Cancer Genet Cytogenet. 1997 Sep;97(2):122-4. doi: 10.1016/s0165-4608(96)00391-3.
We report a 62-year-old man with acute myelomonocytic leukemia with bone marrow eosinophilia (M4Eo), and a deletion of the long arm of chromosome 7. The patient presented with pancytopenia, which shortly after evolved to overt leukemia. There was no response to the daunorubicin-cytosine arabinoside (Ara-C) regimen, and a remission achieved with amsacrine (AMSA)-Ara-C lasted only for a short time. On relapse, a peculiar skin rash accompanied the hematologic picture. While ANLL with chromosome 7 abnormalities usually carries adverse prognosis, patients with M4Eo (which is usually associated with chromosome 16 abnormalities) do better. The patient described here examplifies that M4Eo may be associated with del(7)(q22), and that it is the chromosomal abnormality rather than the type of leukemia that might determine the clinical outcome.

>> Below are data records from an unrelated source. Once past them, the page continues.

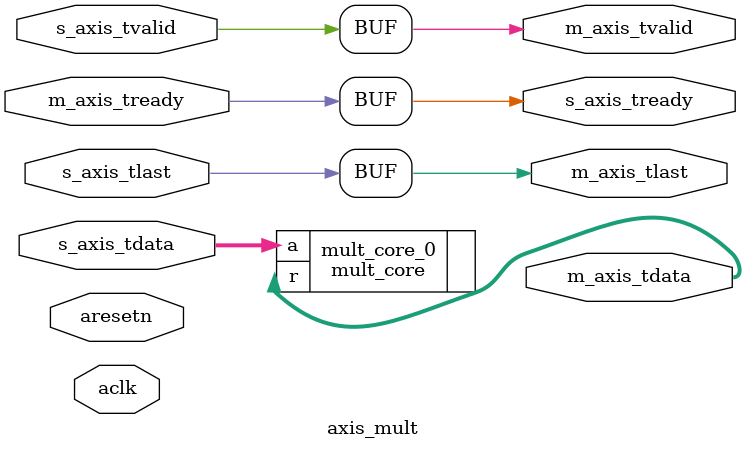
<source format=v>
module axis_mult
    (
        // ### Clock and reset signals #########################################
        input  wire        aclk,
        input  wire        aresetn,
        // ### AXI4-stream slave signals #######################################
        output wire        s_axis_tready,
        input wire [31:0]  s_axis_tdata,
        input wire         s_axis_tvalid,
        input wire         s_axis_tlast,
        // ### AXI4-stream master signals ######################################
        input wire         m_axis_tready,
        output wire [31:0] m_axis_tdata,
        output wire        m_axis_tvalid,
        output wire        m_axis_tlast
    );
    
    assign s_axis_tready = m_axis_tready;
    assign m_axis_tvalid = s_axis_tvalid;
    assign m_axis_tlast = s_axis_tlast;
    
    mult_core mult_core_0
    (
        .a(s_axis_tdata),
        .r(m_axis_tdata)    
    );
   
endmodule

</source>
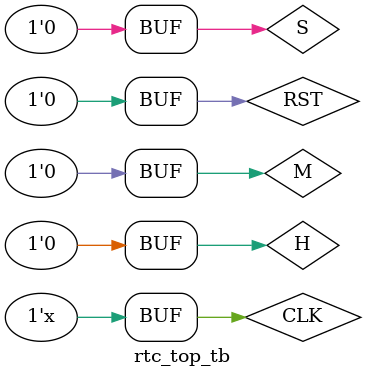
<source format=v>
module rtc_top(
               input clk,rst,h,m,s,
               output [6:0]h_l,h_m,m_l,m_m,s_l,s_m
);
wire [3:0]hl,hm,ml,mm,sl,sm;
wire n_clk;

rtc_clock_div  dut1(.i_clk(clk), .rst(rst), .o_clk(n_clk)); 

rtc_count   dut2(.c_clk(n_clk), .c_rst(rst),  .h(h),.m(m), .s(s),  
                     .hr_l(hl), .hr_m(hm), .mn_l(ml), .mn_m(mm), .se_l(sl), .se_m(sm) );  

rtc_7seg  dut3(.bcd(hl), .seg(h_l));
rtc_7seg  dut4(.bcd(hm), .seg(h_m)); 
rtc_7seg  dut5(.bcd(ml), .seg(m_l));

rtc_7seg  dut6(.bcd(mm), .seg(m_m));
rtc_7seg  dut7(.bcd(sl), .seg(s_l));
rtc_7seg  dut8(.bcd(sm), .seg(s_m));


endmodule

module rtc_top_tb;

reg CLK,RST,H,M,S;
wire [6:0]H_L,H_M, M_L,M_M,S_L,S_M;

rtc_top dut9 (.clk(CLK), .rst(RST), .h(H), .m(M), .s(S), .h_l(H_L), .h_m(H_M), .m_m(M_M), .m_l(M_L), .s_l(S_L), .s_m(S_M));

initial begin
     $monitor("(%0d)\t%0d%0d:\t%0d%0d:\t%0d%0d:\t",$time,dut9.hm,dut9.hl,dut9.mm,dut9.ml,dut9.sm,dut9.sl);
     CLK=0;RST=1;
     H=0;M=0;S=0;
     #5RST=0;
end

always #5 CLK=~CLK;

endmodule
</source>
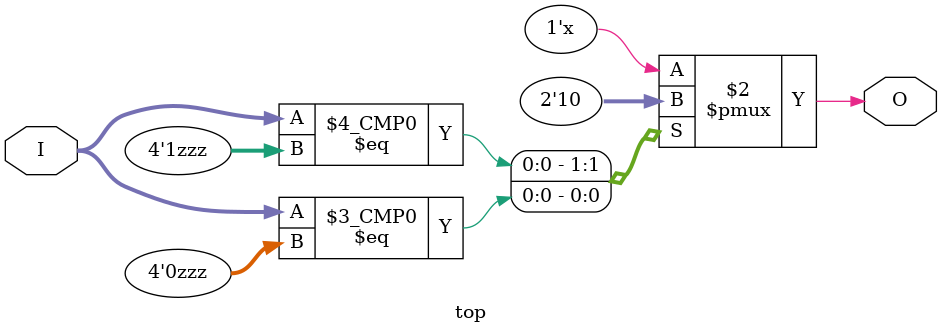
<source format=v>
module top( (* keep *) input [3:0] I, output O);
    always @(I)
    case(I)
        4'b1??? : O = 1;
        4'b0??? : O = 0;
    endcase
endmodule // top

</source>
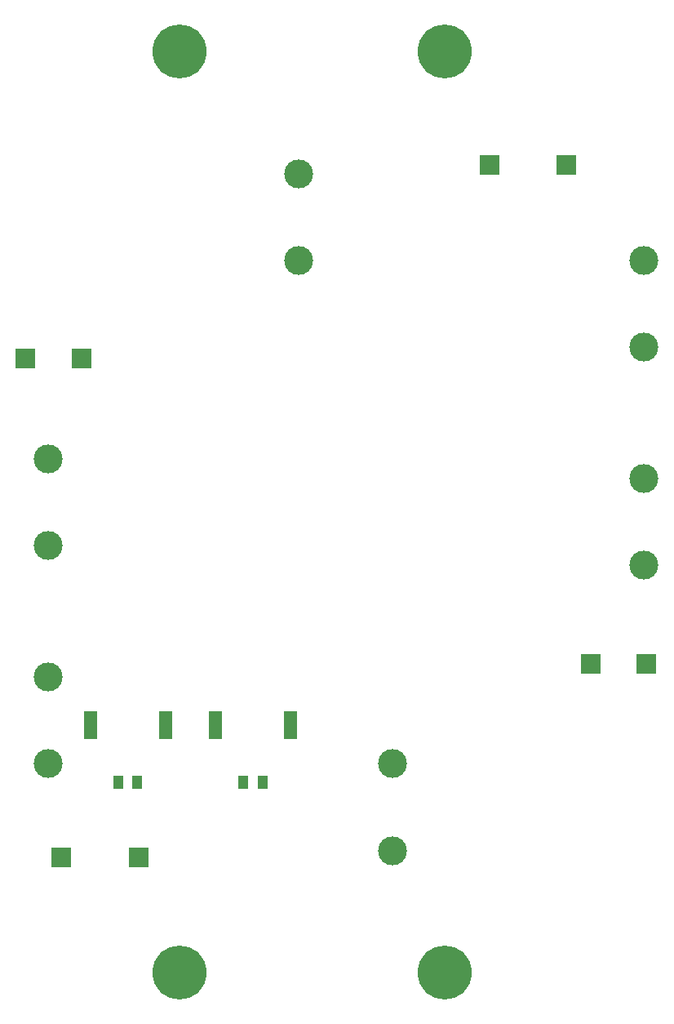
<source format=gbs>
G04 #@! TF.GenerationSoftware,KiCad,Pcbnew,(6.0.5-0)*
G04 #@! TF.CreationDate,2023-01-03T07:13:37-05:00*
G04 #@! TF.ProjectId,new-solar-cell-burn-wire,6e65772d-736f-46c6-9172-2d63656c6c2d,2*
G04 #@! TF.SameCoordinates,Original*
G04 #@! TF.FileFunction,Soldermask,Bot*
G04 #@! TF.FilePolarity,Negative*
%FSLAX46Y46*%
G04 Gerber Fmt 4.6, Leading zero omitted, Abs format (unit mm)*
G04 Created by KiCad (PCBNEW (6.0.5-0)) date 2023-01-03 07:13:37*
%MOMM*%
%LPD*%
G01*
G04 APERTURE LIST*
%ADD10C,3.000000*%
%ADD11R,2.000000X2.000000*%
%ADD12C,5.600000*%
%ADD13R,1.100000X1.450000*%
%ADD14R,1.350000X2.899999*%
G04 APERTURE END LIST*
D10*
X84700000Y-116600000D03*
X84700000Y-107600000D03*
X110700000Y-55400000D03*
X110700000Y-64400000D03*
D11*
X146800000Y-106200000D03*
X86100000Y-126300000D03*
X138500000Y-54500000D03*
X82400000Y-74600000D03*
D12*
X125850000Y-42750000D03*
D10*
X84700000Y-94000000D03*
X84700000Y-85000000D03*
D11*
X88200000Y-74600000D03*
D12*
X98350000Y-42750000D03*
D10*
X146500000Y-87000000D03*
X146500000Y-96000000D03*
D11*
X94100000Y-126300000D03*
D12*
X98350000Y-138250000D03*
X125850000Y-138250000D03*
D11*
X130500000Y-54500000D03*
D10*
X120500000Y-125600000D03*
X120500000Y-116600000D03*
X146500000Y-64400000D03*
X146500000Y-73400000D03*
D11*
X141000000Y-106200000D03*
D13*
X92000000Y-118550000D03*
X94000001Y-118550000D03*
D14*
X89105002Y-112575001D03*
X96894997Y-112575001D03*
D13*
X105000000Y-118550000D03*
X107000001Y-118550000D03*
D14*
X102105002Y-112575001D03*
X109894997Y-112575001D03*
M02*

</source>
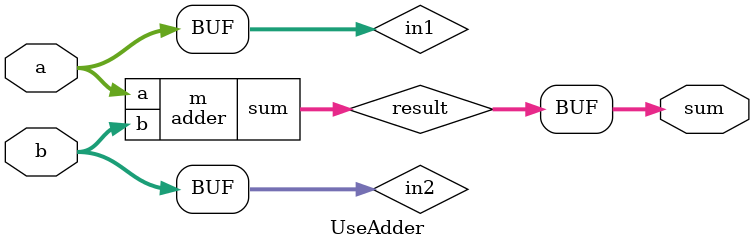
<source format=v>

module adder(
  input  [7:0] a,
  input  [7:0] b,
  output [7:0] sum
);

  assign sum = a + b;

endmodule
//- end

module UseAdder(
      input  [7:0] a,
      input  [7:0] b,
      output [7:0] sum
    );

//- start v_use_adder
    wire [7:0] in1;
    wire [7:0] in2;
    wire [7:0] result;

    adder m(.a(in1), .b(in2), .sum(result));
//- end

    assign in1 = a;
    assign in2 = b;

    assign sum = result;
endmodule

</source>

我们报告了一名62岁男性,患有急性粒单核细胞白血病伴骨髓嗜酸性粒细胞增多(M4Eo),且存在7号染色体长臂缺失。患者最初表现为全血细胞减少,不久后发展为明显的白血病。患者对柔红霉素 - 阿糖胞苷(Ara - C)方案无反应,而使用安吖啶(AMSA) - Ara - C达到的缓解仅持续了很短时间。复发时,血液学表现伴有一种特殊的皮疹。虽然伴有7号染色体异常的急性非淋巴细胞白血病(ANLL)通常预后不良,但M4Eo患者(通常与16号染色体异常相关)预后较好。此处描述的患者表明M4Eo可能与del(7)(q22)相关,并且可能是染色体异常而非白血病类型决定临床结果。